I'm no etymologist but it seems the verb organize appeared in the 15th Century a few decades before the noun organization. Sometimes we forget that the organization, in terms of the institution or firm, is merely a means to an end, and putting legal entities to one side for the moment, an organization is simply a group of people organized around a common purpose.
Reminding ourselves of such first principles is useful when considering how we might create and nurture new forms of organization and how we might improve the current dominant ones.
Jumping forward over 500 years, let's get bang up to date on so-called social business, aka Enterprise 2.0, aka Responsive Organization, aka Future of Work. The question that concludes Attenzi - a social business story exemplifies the new vista:
Do you help all the individuals associated with your organization (employees, customers, partners, suppliers, shareholders, etc.) build worthwhile relationships with each other and others, coalescing by need and desire, knowledge and capability and shared values, to create shared value?
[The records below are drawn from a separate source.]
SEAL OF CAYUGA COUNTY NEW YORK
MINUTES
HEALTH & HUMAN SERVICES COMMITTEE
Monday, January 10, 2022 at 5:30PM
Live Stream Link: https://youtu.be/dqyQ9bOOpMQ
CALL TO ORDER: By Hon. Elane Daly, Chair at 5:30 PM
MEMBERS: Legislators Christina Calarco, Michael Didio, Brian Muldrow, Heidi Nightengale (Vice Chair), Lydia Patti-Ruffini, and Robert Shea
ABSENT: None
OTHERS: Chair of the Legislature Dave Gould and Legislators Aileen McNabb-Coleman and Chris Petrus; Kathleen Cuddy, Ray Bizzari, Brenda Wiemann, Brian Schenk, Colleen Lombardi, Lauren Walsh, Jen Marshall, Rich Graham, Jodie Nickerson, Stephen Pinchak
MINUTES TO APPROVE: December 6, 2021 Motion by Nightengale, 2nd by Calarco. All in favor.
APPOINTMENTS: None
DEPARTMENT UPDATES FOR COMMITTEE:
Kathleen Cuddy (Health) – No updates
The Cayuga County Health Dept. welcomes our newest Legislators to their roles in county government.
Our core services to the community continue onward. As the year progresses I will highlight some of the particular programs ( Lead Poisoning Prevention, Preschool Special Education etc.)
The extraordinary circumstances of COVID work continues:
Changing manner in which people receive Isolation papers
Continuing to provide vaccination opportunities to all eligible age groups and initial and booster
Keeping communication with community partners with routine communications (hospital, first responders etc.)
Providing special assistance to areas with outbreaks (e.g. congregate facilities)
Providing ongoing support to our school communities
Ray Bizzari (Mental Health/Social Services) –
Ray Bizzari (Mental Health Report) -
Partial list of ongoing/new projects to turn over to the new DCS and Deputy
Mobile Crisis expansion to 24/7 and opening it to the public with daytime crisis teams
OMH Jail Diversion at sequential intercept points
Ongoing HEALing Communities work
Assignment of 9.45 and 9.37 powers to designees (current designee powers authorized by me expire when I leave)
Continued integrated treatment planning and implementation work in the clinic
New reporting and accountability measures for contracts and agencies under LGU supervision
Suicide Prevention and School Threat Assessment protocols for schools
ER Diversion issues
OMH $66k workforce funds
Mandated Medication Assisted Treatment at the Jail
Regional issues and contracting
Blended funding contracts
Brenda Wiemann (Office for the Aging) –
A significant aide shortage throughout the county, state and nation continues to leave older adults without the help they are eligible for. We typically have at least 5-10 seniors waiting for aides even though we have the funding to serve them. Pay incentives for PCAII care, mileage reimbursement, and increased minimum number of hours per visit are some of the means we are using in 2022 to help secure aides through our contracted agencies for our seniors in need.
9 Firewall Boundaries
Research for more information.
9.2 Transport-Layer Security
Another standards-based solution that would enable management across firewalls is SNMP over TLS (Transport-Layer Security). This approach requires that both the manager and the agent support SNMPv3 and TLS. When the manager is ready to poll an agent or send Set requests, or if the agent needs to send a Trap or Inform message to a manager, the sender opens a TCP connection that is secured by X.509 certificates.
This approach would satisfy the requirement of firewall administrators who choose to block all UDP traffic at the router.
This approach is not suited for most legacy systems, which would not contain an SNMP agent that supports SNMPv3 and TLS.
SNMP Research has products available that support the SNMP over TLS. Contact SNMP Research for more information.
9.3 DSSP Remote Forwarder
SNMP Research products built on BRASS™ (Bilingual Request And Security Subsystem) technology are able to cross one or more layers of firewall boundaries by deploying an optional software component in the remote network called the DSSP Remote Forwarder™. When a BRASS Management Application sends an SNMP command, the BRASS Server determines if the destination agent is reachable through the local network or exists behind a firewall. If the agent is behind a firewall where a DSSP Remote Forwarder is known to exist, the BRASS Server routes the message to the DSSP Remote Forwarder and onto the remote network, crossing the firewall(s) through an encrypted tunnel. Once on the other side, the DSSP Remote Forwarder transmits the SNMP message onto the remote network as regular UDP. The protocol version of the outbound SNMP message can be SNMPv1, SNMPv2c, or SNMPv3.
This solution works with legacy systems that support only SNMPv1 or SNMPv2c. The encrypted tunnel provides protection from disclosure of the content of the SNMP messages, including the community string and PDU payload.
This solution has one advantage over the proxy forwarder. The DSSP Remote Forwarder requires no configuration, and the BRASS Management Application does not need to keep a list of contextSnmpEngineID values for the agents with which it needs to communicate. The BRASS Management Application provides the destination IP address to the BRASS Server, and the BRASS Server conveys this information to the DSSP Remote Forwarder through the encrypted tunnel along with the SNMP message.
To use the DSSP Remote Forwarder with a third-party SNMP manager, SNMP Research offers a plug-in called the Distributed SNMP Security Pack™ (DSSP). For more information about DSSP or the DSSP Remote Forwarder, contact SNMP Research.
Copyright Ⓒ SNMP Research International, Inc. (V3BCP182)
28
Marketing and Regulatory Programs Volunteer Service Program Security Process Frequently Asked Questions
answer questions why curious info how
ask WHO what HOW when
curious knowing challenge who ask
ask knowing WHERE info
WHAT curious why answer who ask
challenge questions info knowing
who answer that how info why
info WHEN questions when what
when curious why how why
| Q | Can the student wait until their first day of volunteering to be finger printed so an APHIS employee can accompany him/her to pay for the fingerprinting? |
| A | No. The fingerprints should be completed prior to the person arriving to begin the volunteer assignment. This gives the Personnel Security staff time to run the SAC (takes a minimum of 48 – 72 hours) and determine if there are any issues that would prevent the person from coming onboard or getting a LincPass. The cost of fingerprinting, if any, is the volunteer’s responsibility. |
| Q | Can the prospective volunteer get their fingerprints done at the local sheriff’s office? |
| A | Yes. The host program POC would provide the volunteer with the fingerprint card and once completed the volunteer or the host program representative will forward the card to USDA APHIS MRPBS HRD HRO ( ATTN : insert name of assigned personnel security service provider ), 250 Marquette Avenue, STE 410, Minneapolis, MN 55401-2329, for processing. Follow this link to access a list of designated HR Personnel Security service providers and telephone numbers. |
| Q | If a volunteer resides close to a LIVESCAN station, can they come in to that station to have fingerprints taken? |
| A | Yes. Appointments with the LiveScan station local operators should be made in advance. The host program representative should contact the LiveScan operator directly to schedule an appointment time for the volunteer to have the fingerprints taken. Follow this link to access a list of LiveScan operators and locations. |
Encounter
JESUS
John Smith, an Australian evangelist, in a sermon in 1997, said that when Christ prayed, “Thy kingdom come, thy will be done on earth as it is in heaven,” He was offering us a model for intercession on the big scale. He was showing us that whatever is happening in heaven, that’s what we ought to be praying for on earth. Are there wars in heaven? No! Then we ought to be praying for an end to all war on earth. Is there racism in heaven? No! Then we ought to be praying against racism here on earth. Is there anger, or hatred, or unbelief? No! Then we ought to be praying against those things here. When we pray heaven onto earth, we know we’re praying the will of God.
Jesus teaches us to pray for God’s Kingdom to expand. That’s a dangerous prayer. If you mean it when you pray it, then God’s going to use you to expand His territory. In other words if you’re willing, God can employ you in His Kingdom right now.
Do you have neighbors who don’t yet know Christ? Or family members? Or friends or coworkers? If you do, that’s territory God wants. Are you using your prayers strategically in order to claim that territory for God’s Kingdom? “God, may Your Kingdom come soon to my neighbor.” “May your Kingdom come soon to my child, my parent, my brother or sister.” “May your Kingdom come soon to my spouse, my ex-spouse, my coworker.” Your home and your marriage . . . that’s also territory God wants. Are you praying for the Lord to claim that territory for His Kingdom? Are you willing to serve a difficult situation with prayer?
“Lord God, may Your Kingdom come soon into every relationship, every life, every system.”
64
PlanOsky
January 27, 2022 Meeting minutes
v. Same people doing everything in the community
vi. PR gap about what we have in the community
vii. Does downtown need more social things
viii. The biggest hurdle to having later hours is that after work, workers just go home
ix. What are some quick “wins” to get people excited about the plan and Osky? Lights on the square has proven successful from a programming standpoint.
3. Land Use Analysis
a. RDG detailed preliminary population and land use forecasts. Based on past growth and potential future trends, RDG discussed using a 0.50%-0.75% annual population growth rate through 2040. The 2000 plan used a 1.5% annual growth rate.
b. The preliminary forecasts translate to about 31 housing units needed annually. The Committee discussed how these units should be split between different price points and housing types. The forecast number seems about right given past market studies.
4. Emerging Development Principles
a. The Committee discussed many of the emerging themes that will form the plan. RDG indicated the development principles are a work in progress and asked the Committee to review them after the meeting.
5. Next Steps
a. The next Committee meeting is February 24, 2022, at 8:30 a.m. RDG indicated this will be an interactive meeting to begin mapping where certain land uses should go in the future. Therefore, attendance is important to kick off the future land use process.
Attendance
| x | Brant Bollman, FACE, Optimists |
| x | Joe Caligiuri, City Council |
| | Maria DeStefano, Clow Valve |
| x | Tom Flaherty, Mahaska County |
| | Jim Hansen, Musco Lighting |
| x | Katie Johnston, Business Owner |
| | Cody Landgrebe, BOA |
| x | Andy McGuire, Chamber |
The verb coalesce conveys the facility to combine, and so the facility to recombine, and re-recombine. The coalescence remains for just as long as shared value is created, and created faster than a new combination might afford. Such process appeals to free marketers for whom efficiency and utilisation are front of mind – after all why should resources be tied up in one combination when they can add greater value faster deployed in another? And there's equal appeal to those on the left of the political spectrum who champion self-management and occupational autonomy.
Relationships
Sometimes I define social business as relationships at scale, and not just in the CRM 1.0 way:
Good business is about cooperative and interdependent relationships, always has been, yet the humanity was lost when organizations scaled way up during the 20th Century. We want to make those relationships more human again, but the answer can’t be to scale it all back down. We have to scale something else up.